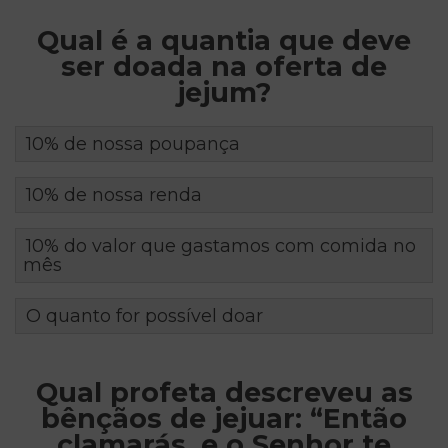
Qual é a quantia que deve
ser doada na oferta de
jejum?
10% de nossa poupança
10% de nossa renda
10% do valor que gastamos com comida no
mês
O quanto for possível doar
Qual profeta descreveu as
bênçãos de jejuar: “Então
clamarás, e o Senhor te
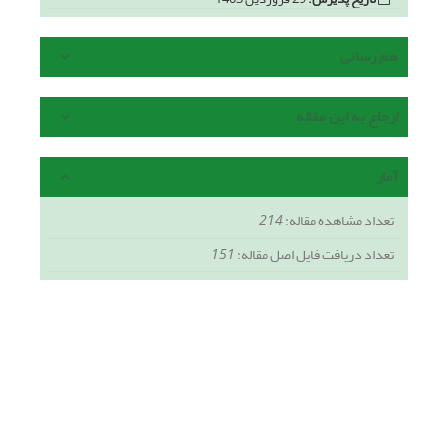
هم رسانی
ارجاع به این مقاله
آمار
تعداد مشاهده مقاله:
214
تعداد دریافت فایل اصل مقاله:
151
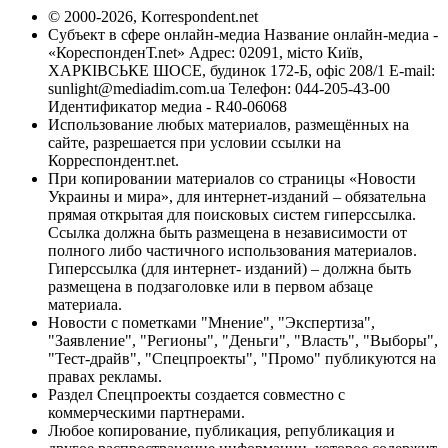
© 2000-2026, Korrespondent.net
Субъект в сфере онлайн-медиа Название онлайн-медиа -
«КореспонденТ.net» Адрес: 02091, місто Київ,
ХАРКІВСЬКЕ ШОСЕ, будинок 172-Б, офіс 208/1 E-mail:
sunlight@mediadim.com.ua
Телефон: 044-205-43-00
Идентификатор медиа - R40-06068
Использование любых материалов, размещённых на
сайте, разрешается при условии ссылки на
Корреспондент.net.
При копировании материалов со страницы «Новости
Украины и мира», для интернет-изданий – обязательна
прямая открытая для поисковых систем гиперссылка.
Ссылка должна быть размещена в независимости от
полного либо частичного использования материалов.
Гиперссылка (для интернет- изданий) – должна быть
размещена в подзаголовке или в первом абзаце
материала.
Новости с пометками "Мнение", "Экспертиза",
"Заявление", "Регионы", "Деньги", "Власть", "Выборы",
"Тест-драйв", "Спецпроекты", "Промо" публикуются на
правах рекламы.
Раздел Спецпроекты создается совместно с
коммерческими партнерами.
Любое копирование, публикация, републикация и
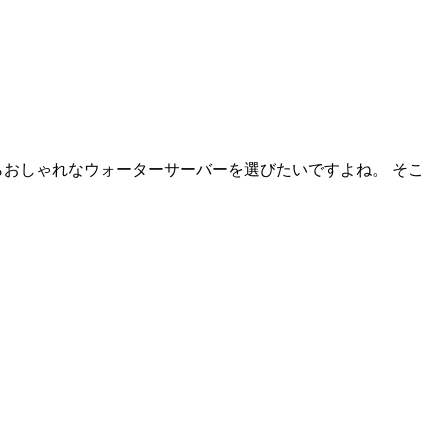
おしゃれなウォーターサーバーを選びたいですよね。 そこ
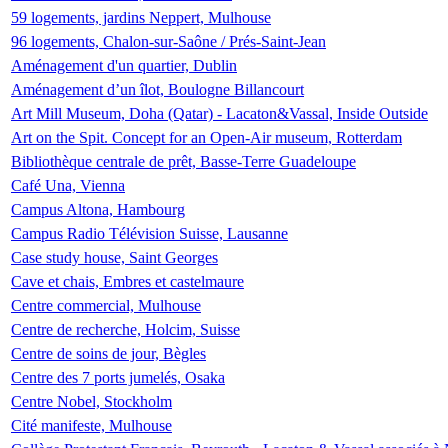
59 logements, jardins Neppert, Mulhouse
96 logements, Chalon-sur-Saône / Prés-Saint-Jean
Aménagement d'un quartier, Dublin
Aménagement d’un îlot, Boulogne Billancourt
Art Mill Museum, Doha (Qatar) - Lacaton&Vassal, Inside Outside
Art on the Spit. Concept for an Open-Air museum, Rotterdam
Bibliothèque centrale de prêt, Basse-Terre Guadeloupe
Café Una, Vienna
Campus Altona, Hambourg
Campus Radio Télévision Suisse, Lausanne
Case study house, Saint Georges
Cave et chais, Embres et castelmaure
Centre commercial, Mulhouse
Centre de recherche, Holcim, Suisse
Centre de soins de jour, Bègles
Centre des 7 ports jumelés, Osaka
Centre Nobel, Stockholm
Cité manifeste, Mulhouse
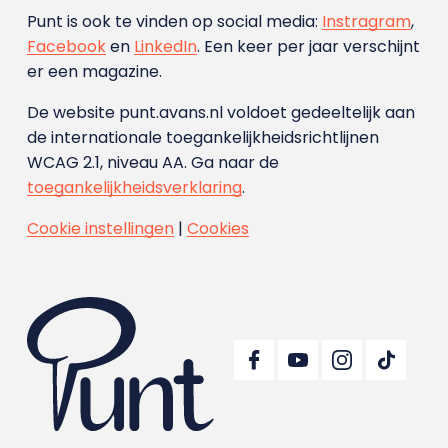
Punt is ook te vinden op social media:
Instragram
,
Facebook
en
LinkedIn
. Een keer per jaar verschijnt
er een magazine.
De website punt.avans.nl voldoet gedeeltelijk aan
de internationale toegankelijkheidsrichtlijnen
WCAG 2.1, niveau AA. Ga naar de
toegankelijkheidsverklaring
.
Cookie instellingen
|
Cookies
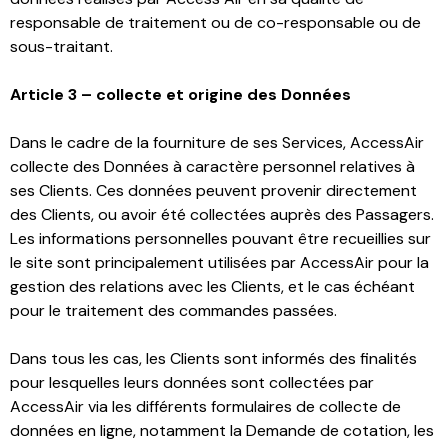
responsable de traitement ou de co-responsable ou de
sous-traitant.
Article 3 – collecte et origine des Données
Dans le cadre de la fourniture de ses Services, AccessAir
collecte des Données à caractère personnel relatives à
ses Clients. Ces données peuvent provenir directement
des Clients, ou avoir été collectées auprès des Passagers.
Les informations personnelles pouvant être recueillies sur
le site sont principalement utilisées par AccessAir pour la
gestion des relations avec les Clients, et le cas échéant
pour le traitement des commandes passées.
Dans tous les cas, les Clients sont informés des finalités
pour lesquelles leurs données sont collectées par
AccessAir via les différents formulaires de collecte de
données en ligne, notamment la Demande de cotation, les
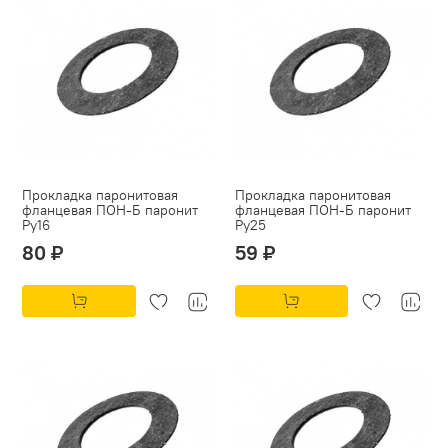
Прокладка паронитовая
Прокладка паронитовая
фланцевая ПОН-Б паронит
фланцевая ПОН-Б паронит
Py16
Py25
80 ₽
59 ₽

**Problem statement:** Copy out everything in the data from the line containing "Punt is ook" down to the line containing "données en ligne, notamment", both included, keeping each line exactly as it is. Leave out any picture markers.

**Solution:**
Punt is ook te vinden op social media:
Instragram
,
Facebook
en
LinkedIn
. Een keer per jaar verschijnt
er een magazine.
De website punt.avans.nl voldoet gedeeltelijk aan
de internationale toegankelijkheidsrichtlijnen
WCAG 2.1, niveau AA. Ga naar de
toegankelijkheidsverklaring
.
Cookie instellingen
|
Cookies
responsable de traitement ou de co-responsable ou de
sous-traitant.
Article 3 – collecte et origine des Données
Dans le cadre de la fourniture de ses Services, AccessAir
collecte des Données à caractère personnel relatives à
ses Clients. Ces données peuvent provenir directement
des Clients, ou avoir été collectées auprès des Passagers.
Les informations personnelles pouvant être recueillies sur
le site sont principalement utilisées par AccessAir pour la
gestion des relations avec les Clients, et le cas échéant
pour le traitement des commandes passées.
Dans tous les cas, les Clients sont informés des finalités
pour lesquelles leurs données sont collectées par
AccessAir via les différents formulaires de collecte de
données en ligne, notamment la Demande de cotation, les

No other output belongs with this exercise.